Chiostro dottorale

A volte nello stare ore a scartabellare libri che, sostanzialmente, non apportano nulla di ciò che si sa già o che non esprimono molti contenuti interessanti, così come nel passare tra varie trafile burocratiche, ci si chiede effettivamente perché si è scelto il dottorato. Il dottorato lo si comincia pensando di investire sul proprio futuro, sulla propria realizzazione personale. Detto in modo più prosaico, di fare ciò che si è sempre desiderato a livello intellettuale.
Poi, ci si scontra con il dato di realtà. Amici che non hanno intrapreso quella via che stanno cominciando a costruire una propria sfera affettiva, un proprio spazio libero grazie ai frutti dei loro primi guadagni. La voglia di fare e creare anche qualcosa di diverso dalla propria tesi (tipo imparare una nuova lingua, per dire) rende, talvolta, il lavoro un tantino ingessante. Discorsi, molto più diffusi di quanto si pensi, che il dottorato, sì, in teoria è qualcosa di bello, in pratica è un vuoto a perdere.
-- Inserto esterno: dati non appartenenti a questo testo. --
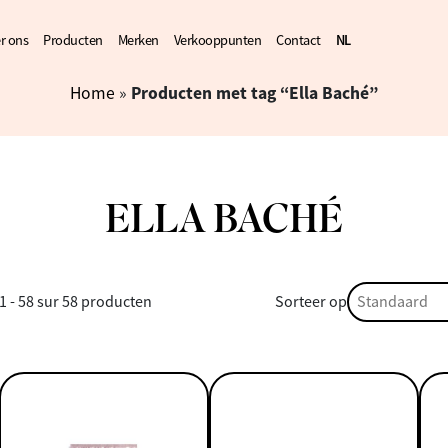
r ons
Producten
Merken
Verkooppunten
Contact
NL
FR
Producten met tag “Ella Baché”
Home
»
ELLA BACHÉ
Sorteer op
Sorteer op
Sorteer op
1 - 58 sur 58 producten
Sorteer op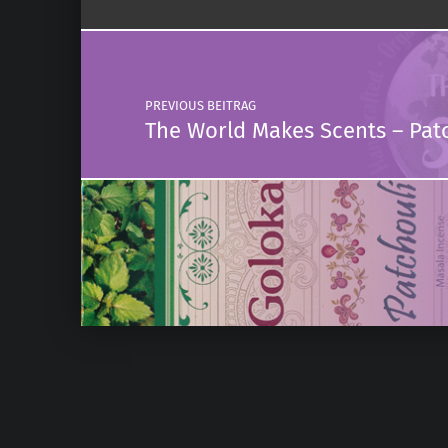
Post navigation
PREVIOUS BEITRAG
The World Makes Scents – Pat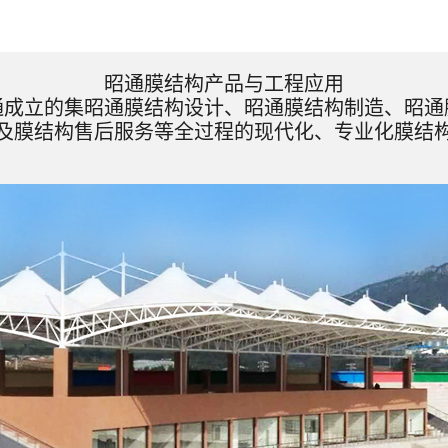
昭通膜结构产品与工程应用
通成立的集昭通膜结构设计、昭通膜结构制造、昭通
及膜结构售后服务等全过程的现代化、专业化膜结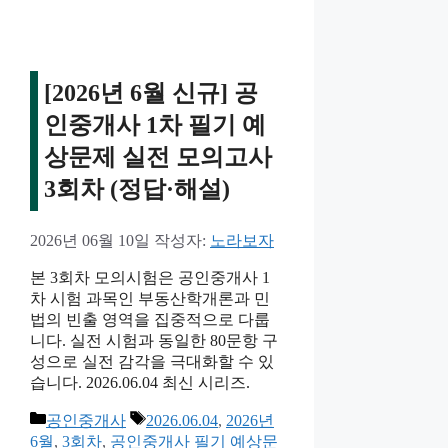
[2026년 6월 신규] 공
인중개사 1차 필기 예
상문제 실전 모의고사
3회차 (정답·해설)
2026년 06월 10일
작성자:
노라보자
본 3회차 모의시험은 공인중개사 1
차 시험 과목인 부동산학개론과 민
법의 빈출 영역을 집중적으로 다룹
니다. 실전 시험과 동일한 80문항 구
성으로 실전 감각을 극대화할 수 있
습니다. 2026.06.04 최신 시리즈.
카
태
공인중개사
2026.06.04
,
2026년
테
그
6월
,
3회차
,
공인중개사 필기 예상문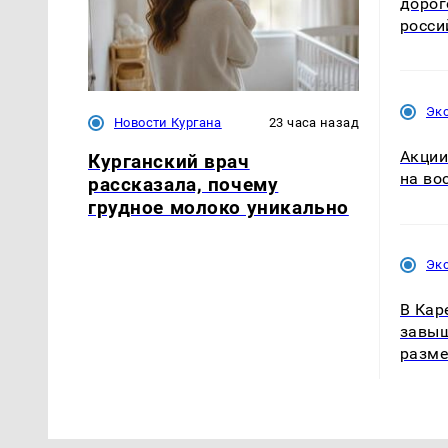
дорог
росси
Эк
Новости Кургана
23 часа назад
Акции
Курганский врач
на во
рассказала, почему
грудное молоко уникально
Эк
В Кар
завыш
разм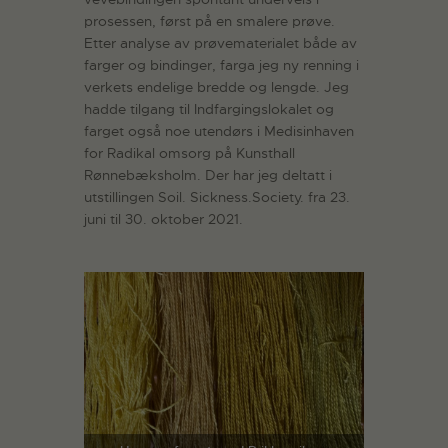
prosessen, først på en smalere prøve.
Etter analyse av prøvematerialet både av
farger og bindinger, farga jeg ny renning i
verkets endelige bredde og lengde. Jeg
hadde tilgang til Indfargingslokalet og
farget også noe utendørs i Medisinhaven
for Radikal omsorg på Kunsthall
Rønnebæksholm. Der har jeg deltatt i
utstillingen Soil. Sickness.Society. fra 23.
juni til 30. oktober 2021.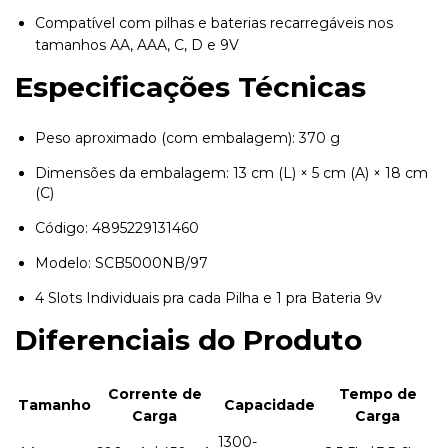
Compatível com pilhas e baterias recarregáveis nos
tamanhos AA, AAA, C, D e 9V
Especificações Técnicas
Peso aproximado (com embalagem): 370 g
Dimensões da embalagem: 13 cm (L) × 5 cm (A) × 18 cm
(C)
Código: 4895229131460
Modelo: SCB5000NB/97
4 Slots Individuais pra cada Pilha e 1 pra Bateria 9v
Diferenciais do Produto
Corrente de
Tempo de
Tamanho
Capacidade
Carga
Carga
1300-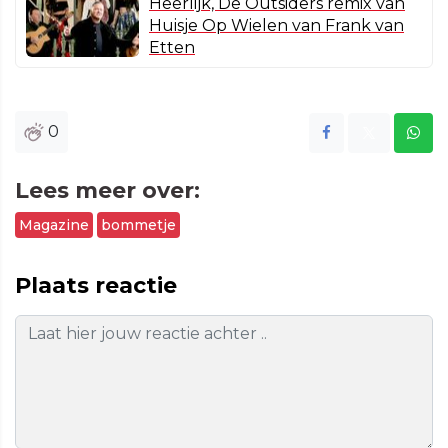
Heerlijk, De Outsiders remix van
Huisje Op Wielen van Frank van
Etten
0
Lees meer over:
Magazine
bommetje
Plaats reactie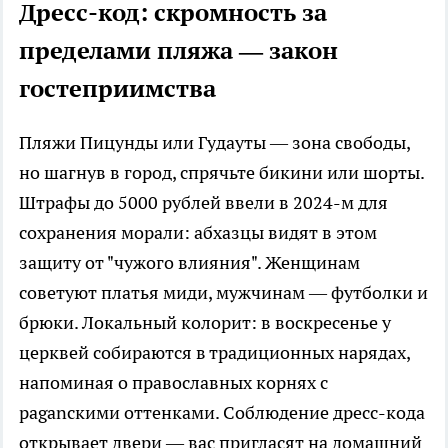
Дресс-код: скромность за
пределами пляжа — закон
гостеприимства
Пляжи Пицунды или Гудауты — зона свободы,
но шагнув в город, спрячьте бикини или шорты.
Штрафы до 5000 рублей ввели в 2024-м для
сохранения морали: абхазцы видят в этом
защиту от "чужого влияния". Женщинам
советуют платья миди, мужчинам — футболки и
брюки. Локальный колорит: в воскресенье у
церквей собираются в традиционных нарядах,
напоминая о православных корнях с
paganскими оттенками. Соблюдение дресс-кода
открывает двери — вас пригласят на домашний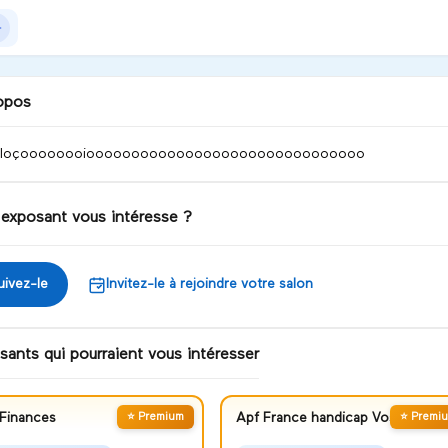
opos
veloçoooooooiooooooooooooooooooooooooooooooo
 exposant vous intéresse ?
uivez-le
Invitez-le à rejoindre votre salon
sants qui pourraient vous intéresser
Finances
⭐ Premium
Apf France handicap Vosges
⭐ Premi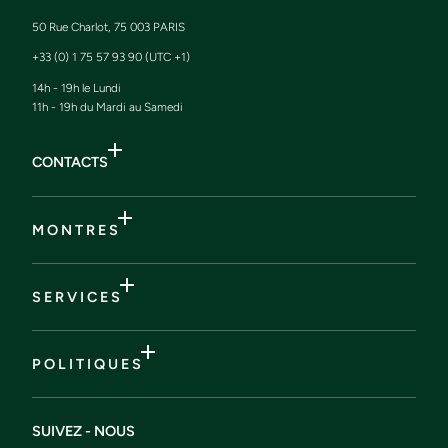
50 Rue Charlot, 75 003 PARIS
+33 (0) 1 75 57 93 90 (UTC +1)
14h - 19h le Lundi
11h - 19h du Mardi au Samedi
CONTACTS
M O N T R E S
S E R V I C E S
P O L I T I Q U E S
SUIVEZ - NOUS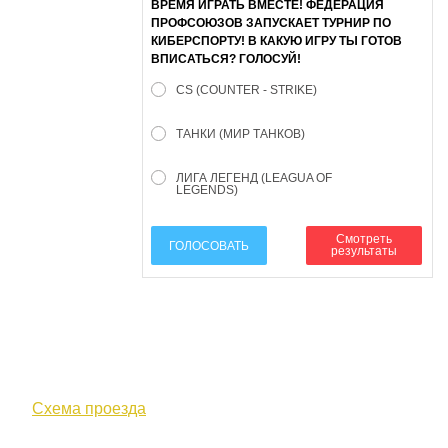
ВРЕМЯ ИГРАТЬ ВМЕСТЕ! ФЕДЕРАЦИЯ
ПРОФСОЮЗОВ ЗАПУСКАЕТ ТУРНИР ПО
КИБЕРСПОРТУ! В КАКУЮ ИГРУ ТЫ ГОТОВ
ВПИСАТЬСЯ? ГОЛОСУЙ!
CS (COUNTER - STRIKE)
ТАНКИ (МИР ТАНКОВ)
ЛИГА ЛЕГЕНД (LEAGUA OF
LEGENDS)
Смотреть
ГОЛОСОВАТЬ
результаты
610000, г. Киров, Кировская обл.,
ул. Московская, д. 10
Схема проезда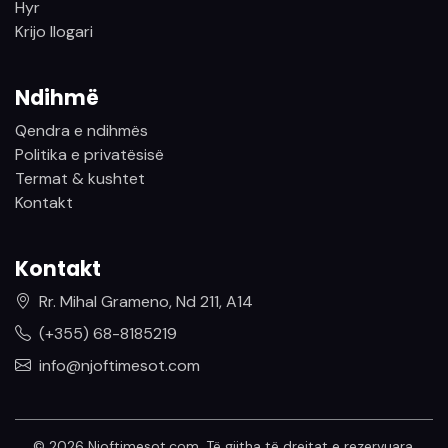
Hyr
Krijo llogari
Ndihmë
Qendra e ndihmës
Politika e privatësisë
Termat & kushtet
Kontakt
Kontakt
Rr. Mihal Grameno, Nd 211, A14
(+355) 68-8185219
info@njoftimesot.com
© 2026 Njoftimesot.com. Të gjitha të drejtat e rezervuara.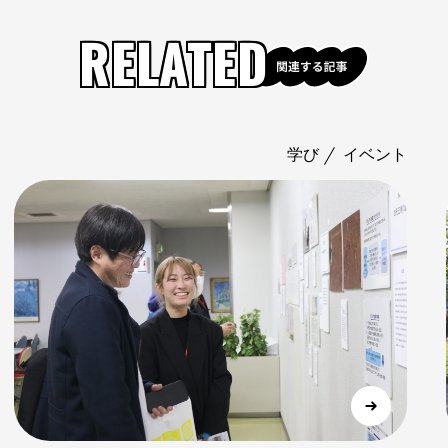
RELATED
学び
イベント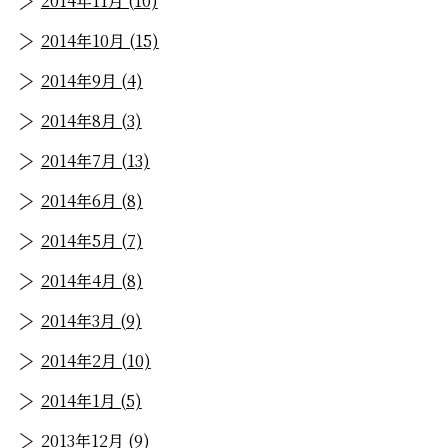
2014年11月 (10)
2014年10月 (15)
2014年9月 (4)
2014年8月 (3)
2014年7月 (13)
2014年6月 (8)
2014年5月 (7)
2014年4月 (8)
2014年3月 (9)
2014年2月 (10)
2014年1月 (5)
2013年12月 (9)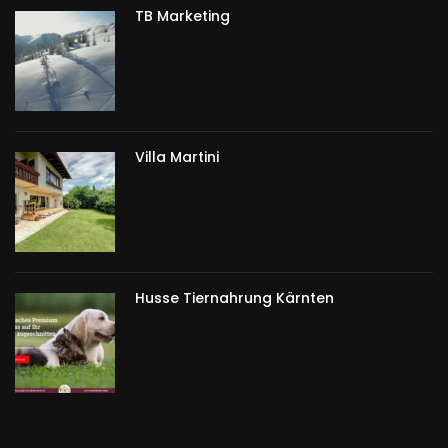
TB Marketing
Villa Martini
Husse Tiernahrung Kärnten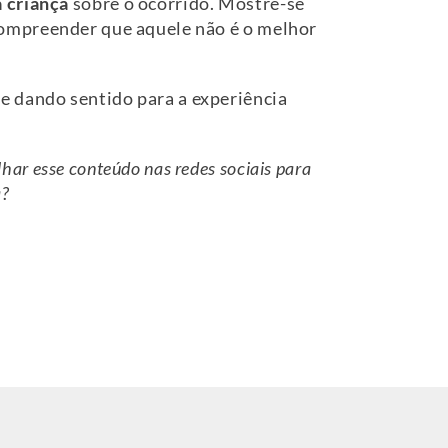
a criança
sobre o ocorrido. Mostre-se
compreender que aquele não é o melhor
e dando sentido para a experiência
lhar esse conteúdo nas redes sociais para
a?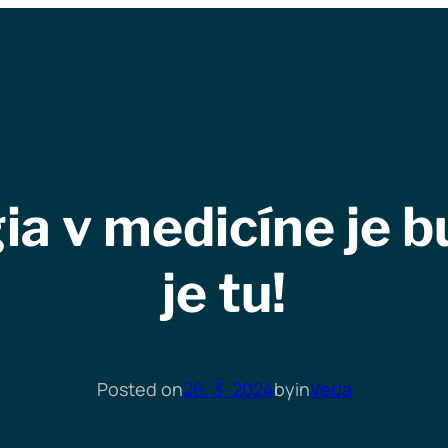
a v medicíne je b
je tu!
Posted on
26. 3. 2024
by
in
Veda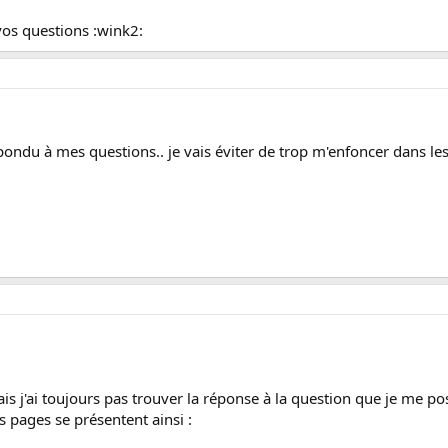
vos questions :wink2:
ondu à mes questions.. je vais éviter de trop m'enfoncer dans les d
is j'ai toujours pas trouver la réponse à la question que je me pos
 pages se présentent ainsi :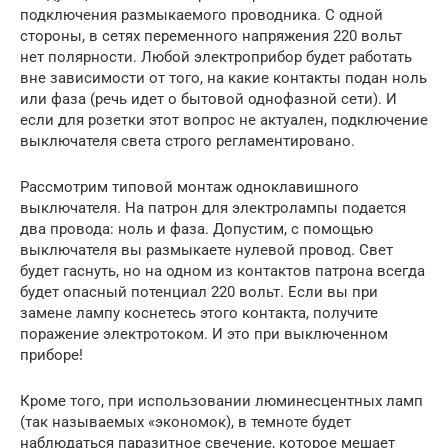
подключения размыкаемого проводника. С одной
стороны, в сетях переменного напряжения 220 вольт
нет полярности. Любой электроприбор будет работать
вне зависимости от того, на какие контакты подан ноль
или фаза (речь идет о бытовой однофазной сети). И
если для розетки этот вопрос не актуален, подключение
выключателя света строго регламентировано.
Рассмотрим типовой монтаж одноклавишного
выключателя. На патрон для электролампы подается
два провода: ноль и фаза. Допустим, с помощью
выключателя вы размыкаете нулевой провод. Свет
будет гаснуть, но на одном из контактов патрона всегда
будет опасный потенциал 220 вольт. Если вы при
замене лампу коснетесь этого контакта, получите
поражение электротоком. И это при выключенном
приборе!
Кроме того, при использовании люминесцентных ламп
(так называемых «экономок), в темноте будет
наблюдаться паразитное свечение, которое мешает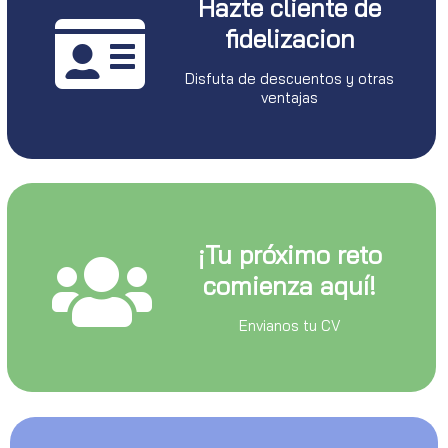
Hazte cliente de
fidelizacion
Disfuta de descuentos y otras
ventajas
¡Tu próximo reto
comienza aquí!
Envianos tu CV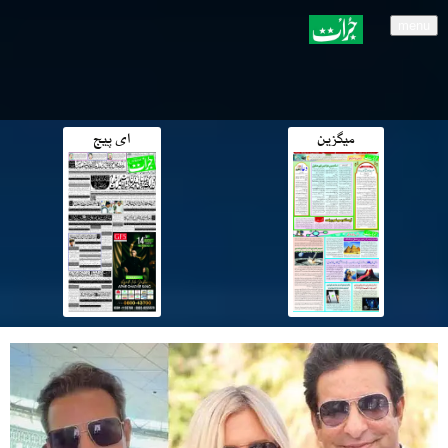
menu
میگزین
ای پیج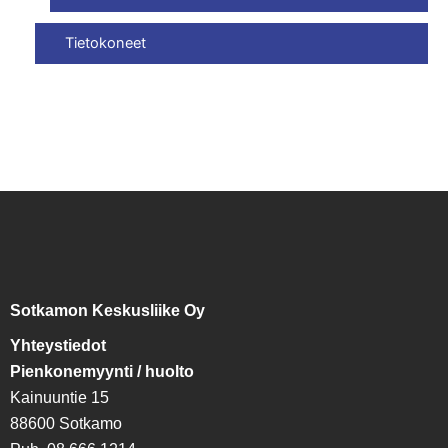
Tietokoneet
Sotkamon Keskusliike Oy
Yhteystiedot
Pienkonemyynti / huolto
Kainuuntie 15
88600 Sotkamo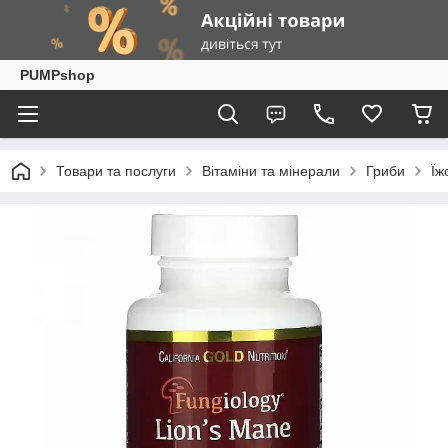
PUMPshop
Товари та послуги
Вітаміни та мінерали
Гриби
Їж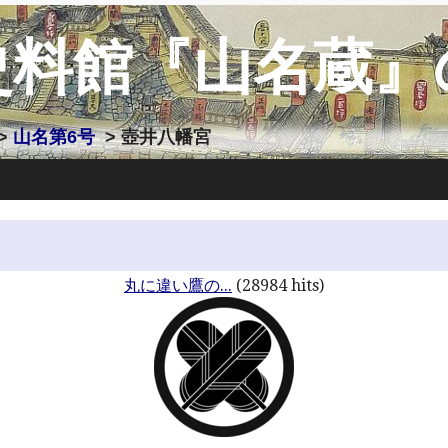
史料館『山名蔵』
>
山名第6号
> 壺井八幡宮
丸に違い鷹の...
(28984 hits)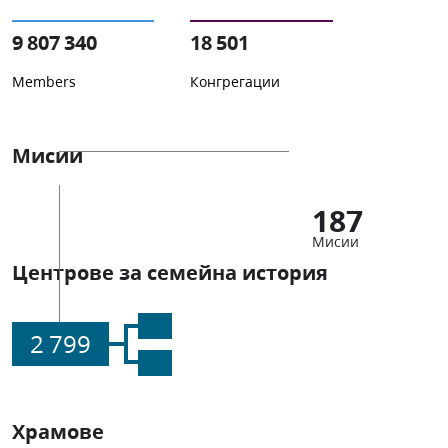
9 807 340
18 501
Members
Конгрегации
Мисии
187
Мисии
Центрове за семейна история
2 799
Храмове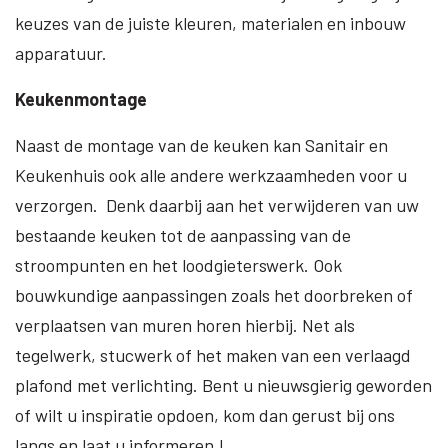
keuzes van de juiste kleuren, materialen en inbouw
apparatuur.
Keukenmontage
Naast de montage van de keuken kan Sanitair en
Keukenhuis ook alle andere werkzaamheden voor u
verzorgen. Denk daarbij aan het verwijderen van uw
bestaande keuken tot de aanpassing van de
stroompunten en het loodgieterswerk. Ook
bouwkundige aanpassingen zoals het doorbreken of
verplaatsen van muren horen hierbij. Net als
tegelwerk, stucwerk of het maken van een verlaagd
plafond met verlichting. Bent u nieuwsgierig geworden
of wilt u inspiratie opdoen, kom dan gerust bij ons
langs en laat u informeren !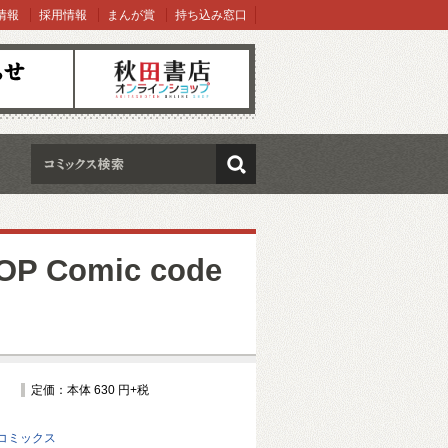
情報
採用情報
まんが賞
持ち込み窓口
オンラインショップ
検索
 Comic code
定価：本体 630 円+税
コミックス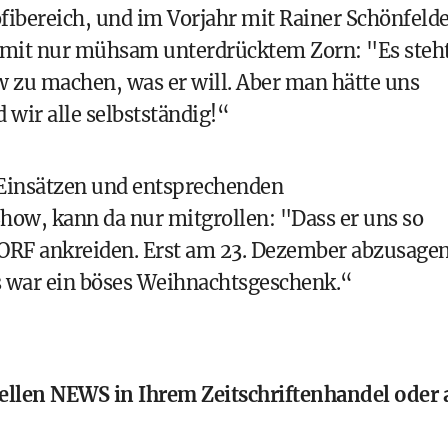
fibereich, und im Vorjahr mit Rainer Schönfeld
t mit nur mühsam unterdrücktem Zorn: "Es steh
w zu machen, was er will. Aber man hätte uns
 wir alle selbstständig!“
-Einsätzen und entsprechenden
how, kann da nur mitgrollen: "Dass er uns so
ORF ankreiden. Erst am 23. Dezember abzusagen
Das war ein böses Weihnachtsgeschenk.“
uellen NEWS in Ihrem Zeitschriftenhandel oder 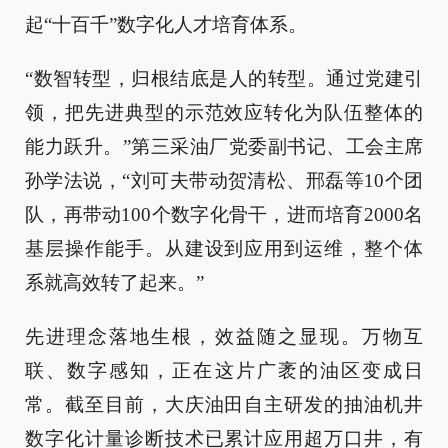
起“十百千”数字化人才培育体系。
“数智转型，归根结底是人的转型。通过党建引
领，把先进典型的示范效应转化为队伍整体的
能力跃升。”第三采油厂党委副书记、工会主席
孙学法说，“刘可夫带动贺清松、邢磊等10个团
队，再带动100个数字化骨干，进而培育2000名
基层操作能手。从建设到应用到运维，整个体
系就高效转了起来。”
先进理念落地生根，效益随之显现。万物互
联、数字感知，正在这片广袤的油区变成日
常。截至目前，大庆油田自主研发的抽油机井
数字化计量诊断技术已累计应用超万口井，有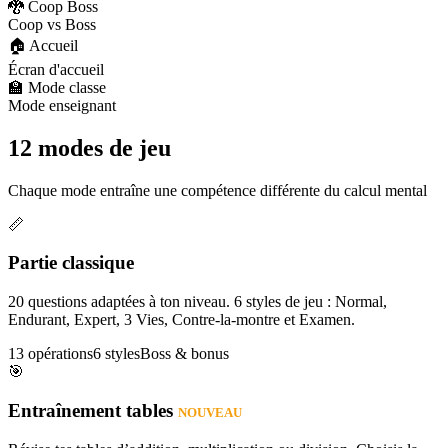
🐉 Coop Boss
Coop vs Boss
🏠 Accueil
Écran d'accueil
🏫 Mode classe
Mode enseignant
12 modes de jeu
Chaque mode entraîne une compétence différente du calcul mental
📏
Partie classique
20 questions adaptées à ton niveau. 6 styles de jeu : Normal,
Endurant, Expert, 3 Vies, Contre-la-montre et Examen.
13 opérations
6 styles
Boss & bonus
🎯
Entraînement tables
NOUVEAU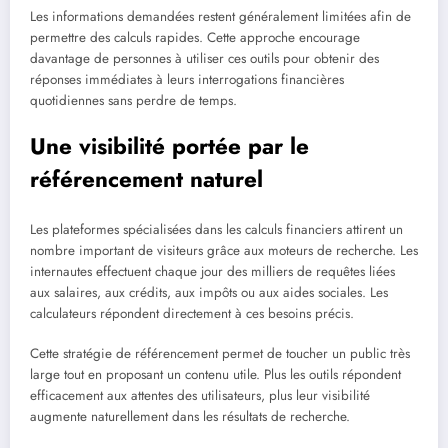
Les informations demandées restent généralement limitées afin de
permettre des calculs rapides. Cette approche encourage
davantage de personnes à utiliser ces outils pour obtenir des
réponses immédiates à leurs interrogations financières
quotidiennes sans perdre de temps.
Une visibilité portée par le
référencement naturel
Les plateformes spécialisées dans les calculs financiers attirent un
nombre important de visiteurs grâce aux moteurs de recherche. Les
internautes effectuent chaque jour des milliers de requêtes liées
aux salaires, aux crédits, aux impôts ou aux aides sociales. Les
calculateurs répondent directement à ces besoins précis.
Cette stratégie de référencement permet de toucher un public très
large tout en proposant un contenu utile. Plus les outils répondent
efficacement aux attentes des utilisateurs, plus leur visibilité
augmente naturellement dans les résultats de recherche.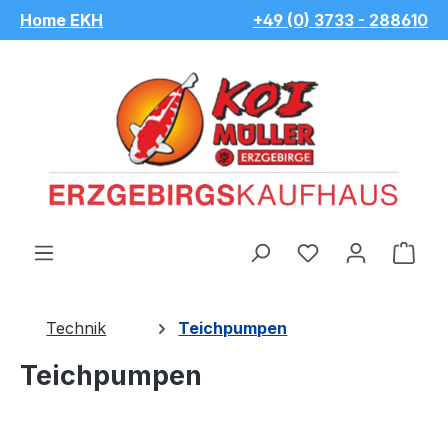
Home EKH
+49 (0) 3733 - 288610
Zum Hauptinhalt springen
Du hast 0 Pro
War
Technik
Teichpumpen
Teichpumpen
Da un certo punto di vista, il dottorando (in questo caso io) esperisce effettivamente una sorta di vuoto, perché ha la sensazione che il mondo attorno a lui stia girando vorticosamente mentre il proprio sole sta fermo, immobile. Si rimane in un limbo spazio-temporale scandito unicamente dai ritmi della propria ricerca. Non necessariamente questo è un male, anzi non si sa mai dove la ricerca possa effettivamente portare: intuizioni, lampadine che si accendono nel cervello, epifanie che ti illuminano la giornata; contatti con persone che, tangenzialmente, si occupano del tuo ramo per qualche ragione e che non avresti mai ipotizzato di incontrare neanche da lontano; viaggi in paesi diversi, sia per la propria ricerca che per conferenze, che, probabilmente non avresti mai visitato da sola/solo; avere la possibilità di conoscere un mondo, quello accademico, che da studente appare in una luce che lo trasfigura, ecc.
Di questo ne sono molto convinta: il dottorato è tipo di lavoro claustrale e certosino. Si procede per piccole cesellature, piccole deviazioni, l'occhio deve essere concentrato e teso a cogliere i particolari. L'energia, quindi, non tende a spalmarsi all'esterno, ma si proietta verso l'interno. Di qui una strana sensazione di essere in un'isola a sé. In effetti, e chi ha iniziato il dottorato o sta sostenendo delle prove per essere ammesso al ciclo lo sa perfettamente, lo scopo del dottorato è proprio quello di produrre una ricerca innovativa, cercare il più possibile di essere gli unici esperti del proprio campo. E l'unicità spesso si accompagna alla solitudine. Non soltanto materiale, nel senso che certi tipi di relazione (come quelle affettive) passano in secondo piano, specialmente se non se ne hanno di partenza, ma anche, e soprattutto, a livello esistenziale, ovvero condividere la propria esperienza. Chi non fa il dottorato è difficile che possa mettersi sulla stessa frequenza d'onda del dottorando, capirne le gioie e i dolori, così come è molto complesso e complicato confrontarsi con altri dottorandi, perché è come se parlassero un dialetto leggermente diverso, anche quando si tratta di discipline abbastanza affini. Chiaro quindi che solo persone disposte a costruire un mondo a sé stante possono accarezzare l'idea di fare un dottorato. Persone che, forse, non sentono ancora l'urgenza di costruirsi qualcosa (e per qualcosa si intende un nucleo affettivo, socialmente condivisibile), o che ne sono terrorizzati o che non se ne curano e vogliono soltanto seguire il flusso dei propri pensieri.
Una verità intramontabile resta, però: così come il dottorato inizia, il dottorato finisce. Dopo si può anche decidere di uscire dall'autismo intellettuale e godere delle proprie cesellature.